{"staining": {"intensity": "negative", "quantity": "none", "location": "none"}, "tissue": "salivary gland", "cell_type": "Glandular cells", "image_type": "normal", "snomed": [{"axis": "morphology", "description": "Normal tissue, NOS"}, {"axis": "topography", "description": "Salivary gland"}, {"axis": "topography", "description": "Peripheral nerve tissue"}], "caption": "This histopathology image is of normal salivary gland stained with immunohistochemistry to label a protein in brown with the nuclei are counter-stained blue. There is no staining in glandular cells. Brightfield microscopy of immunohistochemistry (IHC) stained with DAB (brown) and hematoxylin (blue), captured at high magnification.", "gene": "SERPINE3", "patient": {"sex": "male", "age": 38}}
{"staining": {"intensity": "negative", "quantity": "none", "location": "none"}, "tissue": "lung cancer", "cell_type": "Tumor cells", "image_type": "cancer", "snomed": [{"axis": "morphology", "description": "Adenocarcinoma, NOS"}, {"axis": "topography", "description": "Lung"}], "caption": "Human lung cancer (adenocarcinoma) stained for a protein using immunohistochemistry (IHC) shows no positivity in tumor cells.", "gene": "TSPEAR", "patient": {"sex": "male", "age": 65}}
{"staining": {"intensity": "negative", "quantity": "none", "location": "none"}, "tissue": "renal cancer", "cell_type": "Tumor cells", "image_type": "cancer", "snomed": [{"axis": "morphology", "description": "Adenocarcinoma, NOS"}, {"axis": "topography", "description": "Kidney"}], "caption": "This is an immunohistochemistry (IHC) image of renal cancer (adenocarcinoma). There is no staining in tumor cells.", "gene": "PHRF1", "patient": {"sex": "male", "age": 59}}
--
> **EXERCISE**
Scan the listing for the string "Adenocarcinoma" and copy every line that carries it.

> **WRITTEN REPLY**
{"staining": {"intensity": "negative", "quantity": "none", "location": "none"}, "tissue": "lung cancer", "cell_type": "Tumor cells", "image_type": "cancer", "snomed": [{"axis": "morphology", "description": "Adenocarcinoma, NOS"}, {"axis": "topography", "description": "Lung"}], "caption": "Human lung cancer (adenocarcinoma) stained for a protein using immunohistochemistry (IHC) shows no positivity in tumor cells.", "gene": "TSPEAR", "patient": {"sex": "male", "age": 65}}
{"staining": {"intensity": "negative", "quantity": "none", "location": "none"}, "tissue": "renal cancer", "cell_type": "Tumor cells", "image_type": "cancer", "snomed": [{"axis": "morphology", "description": "Adenocarcinoma, NOS"}, {"axis": "topography", "description": "Kidney"}], "caption": "This is an immunohistochemistry (IHC) image of renal cancer (adenocarcinoma). There is no staining in tumor cells.", "gene": "PHRF1", "patient": {"sex": "male", "age": 59}}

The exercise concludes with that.